Spectroscopy Study of Sm3+ Doped Fluorosilicate Glasses for Orange Emission Solid-State Device Application

Abstract

Glass samples with formula as Li2O–BaO–GdF3–SiO2:Sm2O3 were fabricated by melt quenching method. Their optical, physical and luminescence properties were studied, for their potential applications in photonic device working in visible region. The Sm3+ ions and nearby ligands bonding nature were determined from bonding parameters (δ) that in turn were calculated from LGF absorption spectra. Oscillator strength of different absorption bands and Judd–Ofelt (JO) parameters (Ωλ (λ = 2, 4, 6)) were measured. JO-parameters and refractive index have been used to valuate various radiative properties of Sm3+ ions emission transitions in prepared glasses to explore their potential application as visible lasers. Furthermore, the emission was studied by exciting the LGF glass samples with different wavelengths (λex = 275, 402 nm).
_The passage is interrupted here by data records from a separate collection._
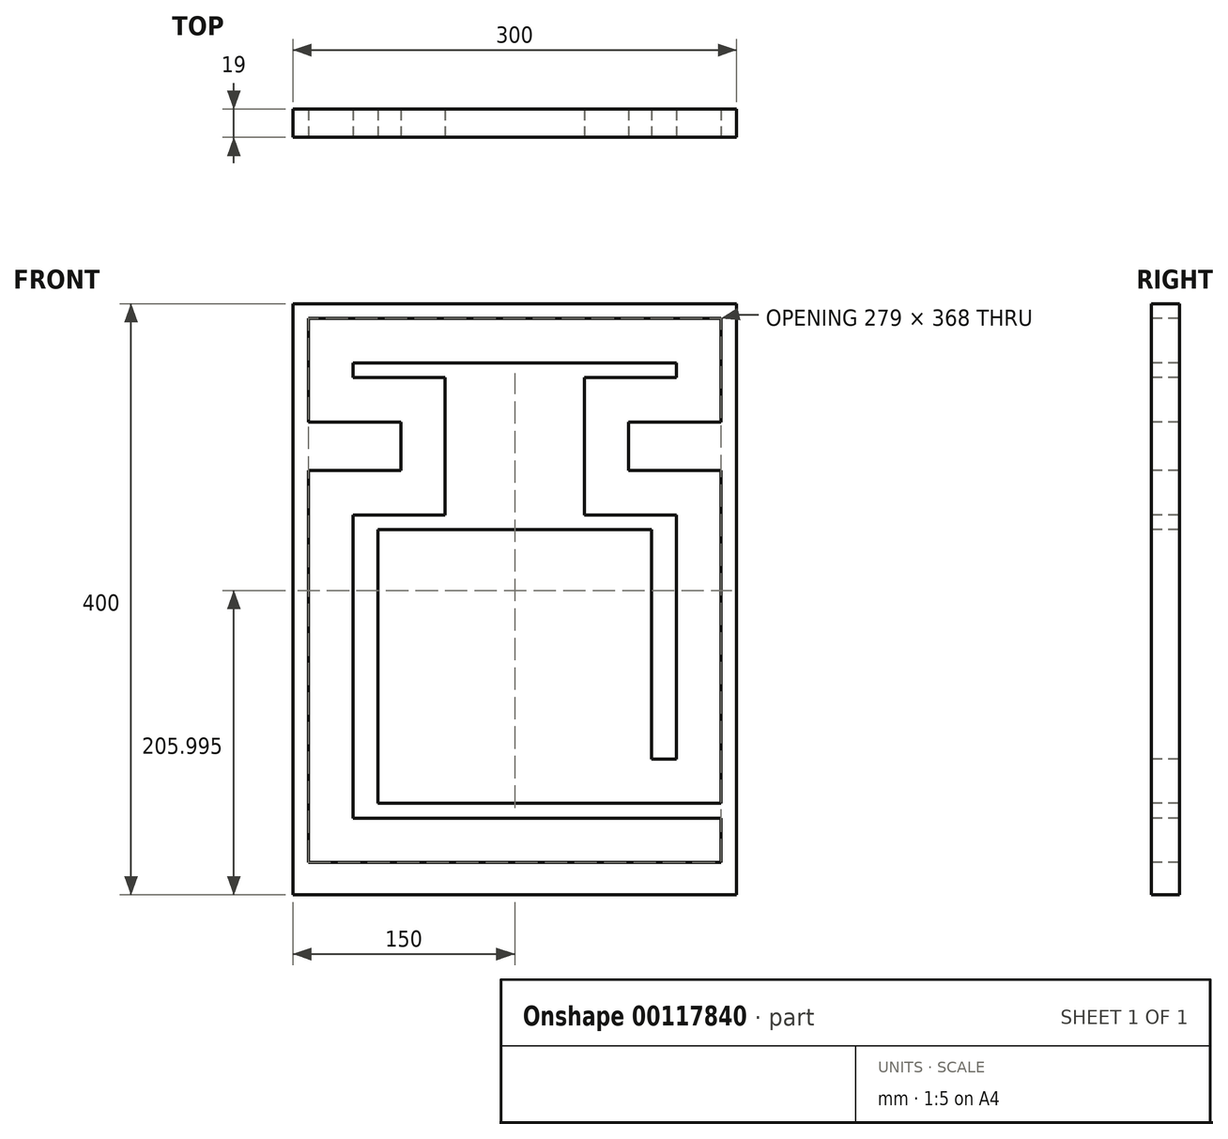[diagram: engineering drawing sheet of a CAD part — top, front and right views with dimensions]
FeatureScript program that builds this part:
annotation { "Feature Type Name" : "Feature", "Feature Type Description" : "" }
export const myFeature = defineFeature(function(context is Context, id is Id, definition is map)
    precondition{}
    {
        {
            var Q0;
            Q0=qCreatedBy(makeId("Front.planeOp"),FACE);
            var sketch = newSketch(context, id + "F0", { "sketchPlane" : qUnion([Q0])});
            skLineSegment(sketch, "E0.bottom", {"start": v(-177.42, 198.29) * mm, "end": v(122.58, 198.29) * mm});
            skLineSegment(sketch, "E0.top", {"start": v(-177.42, -201.71) * mm, "end": v(122.58, -201.71) * mm});
            skLineSegment(sketch, "E0.left", {"start": v(-177.42, 198.29) * mm, "end": v(-177.42, -201.71) * mm});
            skLineSegment(sketch, "E0.right", {"start": v(122.58, 198.29) * mm, "end": v(122.58, -201.71) * mm});
            skSolve(sketch);
        }
        {
            var Q0;
            Q0 = qSketchRegion(id + "F0", true);
            extrude(context, id + "F1", {"entities" : qUnion([Q0]), "depth" : 19 * mm});
        }
        {
            var Q0;
            Q0=makeQuery(id+"F1.opExtrude","CAP_FACE",FACE,{"disambiguationData":[OSD([sQuery(id+"F0.wireOp",EDGE,"E0.bottom"),sQuery(id+"F0.wireOp",EDGE,"E0.top"),sQuery(id+"F0.wireOp",EDGE,"E0.left"),sQuery(id+"F0.wireOp",EDGE,"E0.right")])],"isStart":false});
            var sketch = newSketch(context, id + "F2", { "sketchPlane" : qUnion([Q0])});
            skPoint(sketch, "E1.centerSnap0", {"position": v(-27.42, 198.29) * mm});
            skLineSegment(sketch, "E2", {"start": v(112.08, -179.71) * mm, "end": v(112.08, -149.71) * mm});
            skLineSegment(sketch, "E3", {"start": v(112.08, -149.71) * mm, "end": v(-136.92, -149.71) * mm});
            skLineSegment(sketch, "E4", {"start": v(-136.92, -149.71) * mm, "end": v(-136.92, 55.29) * mm});
            skLineSegment(sketch, "E5", {"start": v(-136.92, 55.29) * mm, "end": v(-74.42, 55.29) * mm});
            skLineSegment(sketch, "E6", {"start": v(-74.42, 55.29) * mm, "end": v(-74.42, 148.29) * mm});
            skLineSegment(sketch, "E7", {"start": v(-74.42, 148.29) * mm, "end": v(-136.92, 148.29) * mm});
            skLineSegment(sketch, "E8", {"start": v(-136.92, 148.29) * mm, "end": v(-136.92, 158.29) * mm});
            skLineSegment(sketch, "E9", {"start": v(-136.92, 158.29) * mm, "end": v(82.08, 158.29) * mm});
            skLineSegment(sketch, "E10", {"start": v(82.08, 158.29) * mm, "end": v(82.08, 148.29) * mm});
            skLineSegment(sketch, "E11", {"start": v(82.08, 148.29) * mm, "end": v(19.58, 148.29) * mm});
            skLineSegment(sketch, "E12", {"start": v(19.58, 148.29) * mm, "end": v(19.58, 55.29) * mm});
            skLineSegment(sketch, "E13", {"start": v(19.58, 55.29) * mm, "end": v(82.08, 55.29) * mm});
            skLineSegment(sketch, "E14", {"start": v(82.08, 55.29) * mm, "end": v(82.08, -109.71) * mm});
            skLineSegment(sketch, "E15", {"start": v(82.08, -109.71) * mm, "end": v(65.08, -109.71) * mm});
            skLineSegment(sketch, "E16", {"start": v(65.08, -109.71) * mm, "end": v(65.08, 45.29) * mm});
            skLineSegment(sketch, "E17", {"start": v(65.08, 45.29) * mm, "end": v(-119.92, 45.29) * mm});
            skLineSegment(sketch, "E18", {"start": v(-119.92, 45.29) * mm, "end": v(-119.92, -139.71) * mm});
            skLineSegment(sketch, "E19", {"start": v(-119.92, -139.71) * mm, "end": v(112.08, -139.71) * mm});
            skLineSegment(sketch, "E20", {"start": v(112.08, -139.71) * mm, "end": v(112.08, 85.29) * mm});
            skLineSegment(sketch, "E21", {"start": v(112.08, 85.29) * mm, "end": v(49.58, 85.29) * mm});
            skLineSegment(sketch, "E22", {"start": v(49.58, 85.29) * mm, "end": v(49.58, 118.29) * mm});
            skLineSegment(sketch, "E23", {"start": v(49.58, 118.29) * mm, "end": v(112.08, 118.29) * mm});
            skLineSegment(sketch, "E24", {"start": v(112.08, 118.29) * mm, "end": v(112.08, 188.29) * mm});
            skLineSegment(sketch, "E25", {"start": v(112.08, 188.29) * mm, "end": v(-166.92, 188.29) * mm});
            skLineSegment(sketch, "E26", {"start": v(-166.92, 188.29) * mm, "end": v(-166.92, 118.29) * mm});
            skLineSegment(sketch, "E27", {"start": v(-166.92, 118.29) * mm, "end": v(-104.42, 118.29) * mm});
            skLineSegment(sketch, "E28", {"start": v(-104.42, 118.29) * mm, "end": v(-104.42, 85.29) * mm});
            skLineSegment(sketch, "E29", {"start": v(-104.42, 85.29) * mm, "end": v(-166.92, 85.29) * mm});
            skLineSegment(sketch, "E30", {"start": v(-166.92, 85.29) * mm, "end": v(-166.92, -179.71) * mm});
            skLineSegment(sketch, "E31", {"start": v(-166.92, -179.71) * mm, "end": v(112.08, -179.71) * mm});
            skSolve(sketch);
        }
        {
            var Q0;
            Q0 = qSketchRegion(id + "F2", true);
            extrude(context, id + "F3", {"entities" : qUnion([Q0]), "operationType" : NewBodyOperationType.REMOVE, "oppositeDirection" : true, "depth" : 19 * mm});
        }
    });
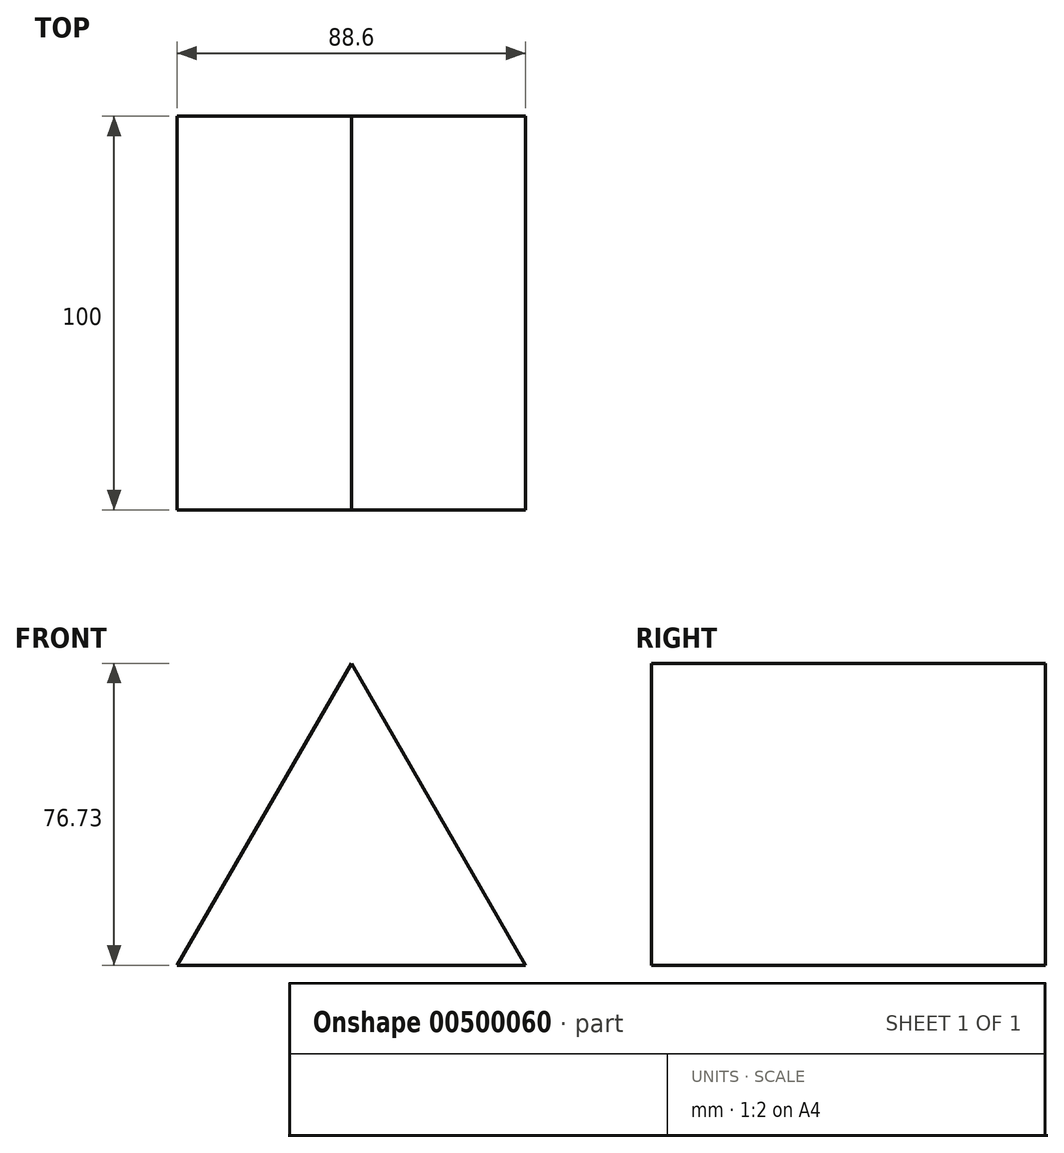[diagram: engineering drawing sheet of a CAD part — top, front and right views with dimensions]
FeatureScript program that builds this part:
annotation { "Feature Type Name" : "Feature", "Feature Type Description" : "" }
export const myFeature = defineFeature(function(context is Context, id is Id, definition is map)
    precondition{}
    {
        {
            var Q0;
            Q0=qCreatedBy(makeId("Front.planeOp"),FACE);
            var sketch = newSketch(context, id + "F0", { "sketchPlane" : qUnion([Q0])});
            skCircle(sketch, "E0.cCircle", {"center": v(0, 0) * mm, "radius": 51.15 * mm, "construction": true});
            skLineSegment(sketch, "E0.0", {"start": v(0, 51.15) * mm, "end": v(44.3, -25.58) * mm});
            skLineSegment(sketch, "E0.1", {"start": v(44.3, -25.58) * mm, "end": v(-44.3, -25.58) * mm});
            skLineSegment(sketch, "E0.2", {"start": v(-44.3, -25.58) * mm, "end": v(0, 51.15) * mm});
            skSolve(sketch);
        }
        {
            var Q0;
            Q0=makeQuery(id+"F0.imprint","IMPRINT",FACE,{"disambiguationData":[TD([[makeQuery(id+"F0.imprint","IMPRINT",EDGE,{"derivedFrom":sQuery(id+"F0.wireOp",EDGE,"E0.0")}),-1.0]])]});
            extrude(context, id + "F1", {"entities" : qUnion([Q0]), "depth" : 100 * mm, "symmetric" : true});
        }
    });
The orange to red ratios at different wavelengths (λex = 275 nm and X-ray) were evaluated to measure the Sm3+-ions local disorder in the glass network. The decreasing trend in experimental decay time (τexp) with Sm3+-ion concentration increasing was observed due to energy transfer. Best fit for the prepared glass, when studied in the light of Inokuti–Hirayama model was obtained for S = 6 indicating dipole–dipole type of energy transfer. The intense visible (orange) emission, high stimulated emission cross-section (σe), branching ratios (βR), radiative transition probability (AR), and reasonable quantum efficiency were determined for transition from 4G5/2 to 6H7/2 in glass. This suggests Sm3+ doped glass shows potential use for development of devices (laser and photonic) working in visible (orange) region.